A Guerra dos Tronos: a reviravolta de uma série que começou quase como um filme porno

Mulheres nuas, cavalos e anões. Faltavam apenas as cabeças a rolar com uma frequência estonteante para que a frase tantas vezes usada para descrever o imaginário da pornografia feita para homens descrevesse na perfeição primeira temporada da série ‘A Guerra dos Tronos’. E por isso, dificilmente (nunca na vida!), suporíamos que a série que mostra Theon Greyjoy como um tarado no seio dos insuspeitos Stark – ele adora sexo, adora prostitutas (enfim, gosta delas porque as pode tratar mal) e faz imensa publicidade ao tamanho do pénis – chegaria à temporada sete como um hino à liderança feminina.

• _Objetivo do exercício_: Copie do excerto sobre a série ‘A Guerra dos Tronos’ o trecho que vai de "A Guerra dos Tronos: a" até "à liderança feminina.", inclusive, sem alterar nada. Use apenas o excerto como fonte.

• _Dados fornecidos_:
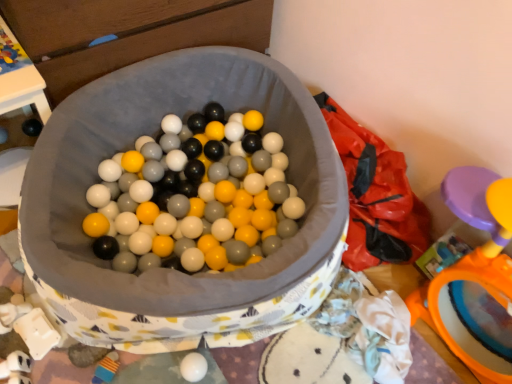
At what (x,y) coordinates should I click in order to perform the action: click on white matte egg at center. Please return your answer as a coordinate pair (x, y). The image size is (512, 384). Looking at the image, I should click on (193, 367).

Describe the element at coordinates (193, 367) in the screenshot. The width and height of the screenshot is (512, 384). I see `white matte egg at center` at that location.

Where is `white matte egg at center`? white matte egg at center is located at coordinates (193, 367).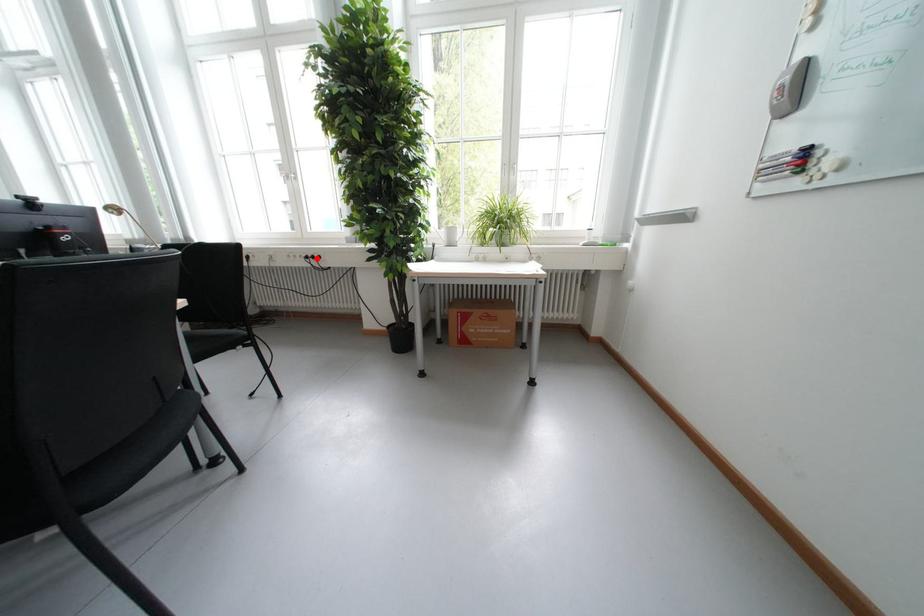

• _Tarefa concluída_:
A Guerra dos Tronos: a reviravolta de uma série que começou quase como um filme porno

Mulheres nuas, cavalos e anões. Faltavam apenas as cabeças a rolar com uma frequência estonteante para que a frase tantas vezes usada para descrever o imaginário da pornografia feita para homens descrevesse na perfeição primeira temporada da série ‘A Guerra dos Tronos’. E por isso, dificilmente (nunca na vida!), suporíamos que a série que mostra Theon Greyjoy como um tarado no seio dos insuspeitos Stark – ele adora sexo, adora prostitutas (enfim, gosta delas porque as pode tratar mal) e faz imensa publicidade ao tamanho do pénis – chegaria à temporada sete como um hino à liderança feminina.